Opinion
20-426 NAC
07-07-2022
FOR PETITIONERS: Manuel D. Gomez, Esq., New York, NY. FOR RESPONDENT: Brian Boynton, Acting Assistant Attorney General; M. Jocelyn Lopez Wright, Senior Litigation Counsel; Allison Frayer, Trial Attorney, Office of Immigration Litigation, United States Department of Justice, Washington, DC.
UNPUBLISHED OPINION
SUMMARY ORDER
RULINGS BY SUMMARY ORDER DO NOT HAVE PRECEDENTIAL EFFECT. CITATION TO A SUMMARY ORDER FILED ON OR AFTER JANUARY 1, 2007, IS PERMITTED AND IS GOVERNED BY FEDERAL RULE OF APPELLATE PROCEDURE 32.1 AND THIS COURT'S LOCAL RULE 32.1.1. WHEN CITING A SUMMARY ORDER IN A DOCUMENT FILED WITH THIS COURT, A PARTY MUST CITE EITHER THE FEDERAL APPENDIX OR AN ELECTRONIC DATABASE (WITH THE NOTATION "SUMMARY ORDER"). A PARTY CITING A SUMMARY ORDER MUST SERVE A COPY OF IT ON ANY PARTY NOT REPRESENTED BY COUNSEL.
At a stated term of the United States Court of Appeals for the Second Circuit, held at the Thurgood Marshall United States Courthouse, 40 Foley Square, in the City of New York, on the 7th day of July, two thousand twenty-two.
FOR PETITIONERS: Manuel D. Gomez, Esq., New York, NY.
FOR RESPONDENT: Brian Boynton, Acting Assistant Attorney General; M. Jocelyn Lopez Wright, Senior Litigation Counsel; Allison Frayer, Trial Attorney, Office of Immigration Litigation, United States Department of Justice, Washington, DC.
PRESENT: JOSE A. CABRANES, DENNY CHIN, STEVEN J. MENASHI, Circuit Judges.
UPON DUE CONSIDERATION of this petition for review of a Board of Immigration Appeals ("BIA") decision, it is hereby ORDERED, ADJUDGED, AND DECREED that the petition for review is DENIED in part and DISMISSED in part.

**PROBLEMS TO WORK ON:**
A – Repeat the stretch of the summary order from "At a stated" through "two thousand twenty-two.", word for word.
B – Carry on writing the summary order from the point where it stops.
The data after this summary order comes from a separate source.

**RECORDED INFORMATION:**
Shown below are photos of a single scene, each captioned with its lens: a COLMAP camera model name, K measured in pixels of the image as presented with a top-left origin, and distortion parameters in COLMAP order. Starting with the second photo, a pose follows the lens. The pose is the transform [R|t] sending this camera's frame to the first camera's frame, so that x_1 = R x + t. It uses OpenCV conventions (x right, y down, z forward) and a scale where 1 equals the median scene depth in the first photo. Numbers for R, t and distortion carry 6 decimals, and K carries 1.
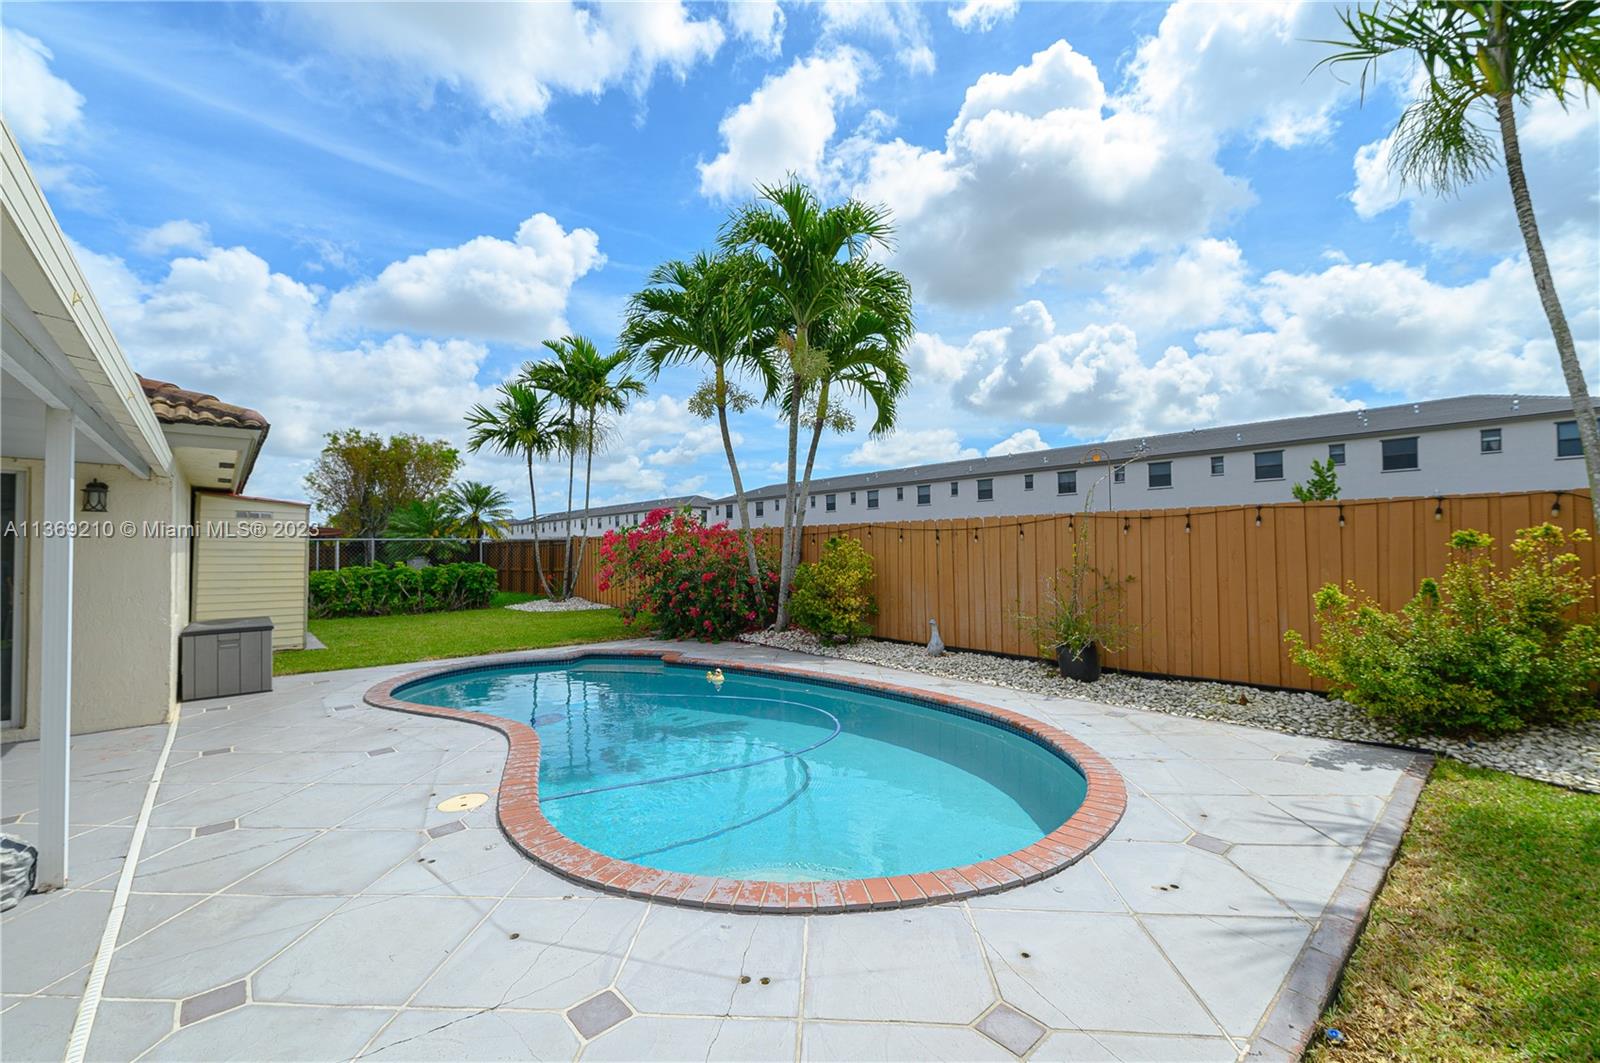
lens RADIAL K [[640.8, 0, 806.6], [0, 640.8, 537.0], [0, 0, 1]] dist [0.000599, -0.000614]
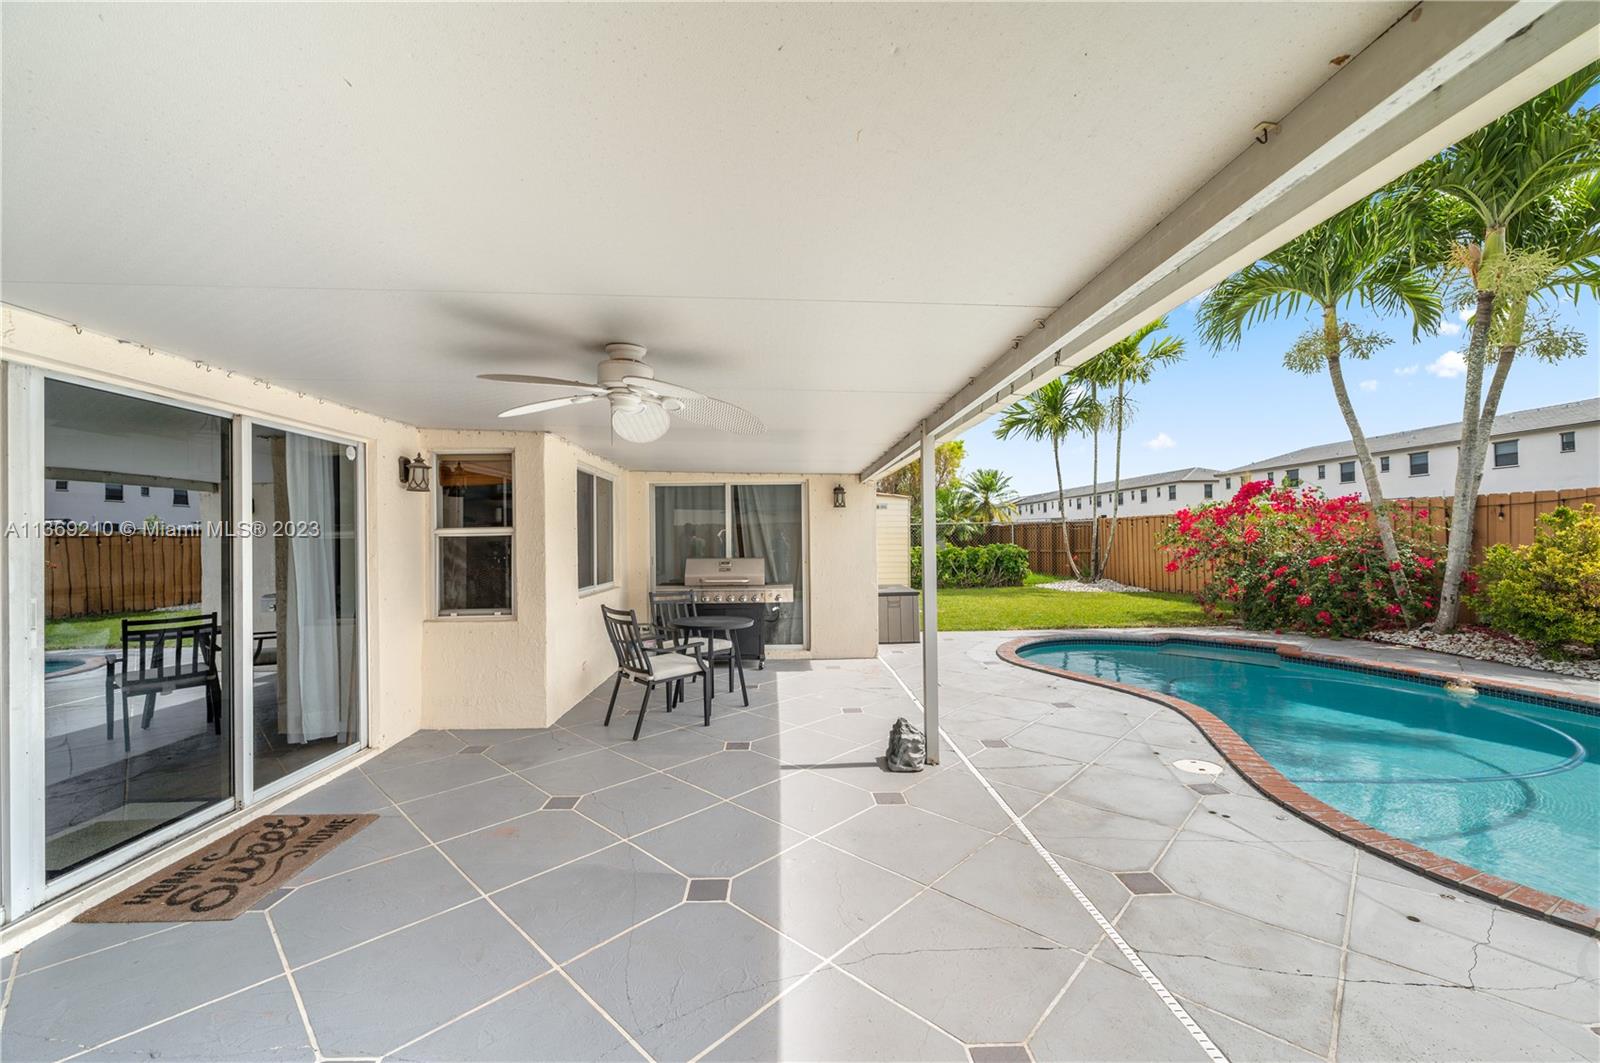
lens RADIAL K [[640.8, 0, 822.1], [0, 640.8, 531.7], [0, 0, 1]] dist [0.000599, -0.000614]
pose [[0.761048, -0.009853, -0.648620, -0.102346], [0.023266, 0.999656, 0.012114, -0.001257], [0.648278, -0.024311, 0.761016, -0.066646]]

**WRITTEN RESPONSES:**
A –
At a stated term of the United States Court of Appeals for the Second Circuit, held at the Thurgood Marshall United States Courthouse, 40 Foley Square, in the City of New York, on the 7th day of July, two thousand twenty-two.

B –
Petitioners Manuel Trinidad Sinchi and Blanca Yolanda Sinchi, citizens of Ecuador, seek review of a January 3, 2020, decision of the BIA affirming a May 2, 2019, decision of an Immigration Judge ("IJ") denying their motions to reconsider and reopen their removal proceedings to revisit their application for cancellation of removal. In re Manuel Trinidad Sinchi, Blanca Yolanda Sinchi, No. A 089 213 425/202 018 398 (B.I.A. Jan. 3, 2020), aff'g No. A 089 213 425/202 018 398 (Immigr. Ct. N.Y. City May 2, 2019). We assume the parties' familiarity with the underlying facts and procedural history.
Our jurisdiction to review denials of discretionary relief, such as cancellation of removal, is limited to "constitutional claims or questions of law." 8 U.S.C. § 1252(a)(2)(B), (D); Patel v. Garland, 142 S.Ct. 1614, 1622-27 (2022). This limitation extends to the denial of motions to reopen and reconsider when the motions relate to discretionary relief. Sepulveda v. Gonzales, 407 F.3d 59, 64 (2d Cir. 2005) ("[B]ecause a final order of removal is intertwined with subsequent motions to reconsider and reopen those removal proceedings, a jurisdictional provision that applies to a final order of removal necessarily also applies to related motions to reconsider and reopen.").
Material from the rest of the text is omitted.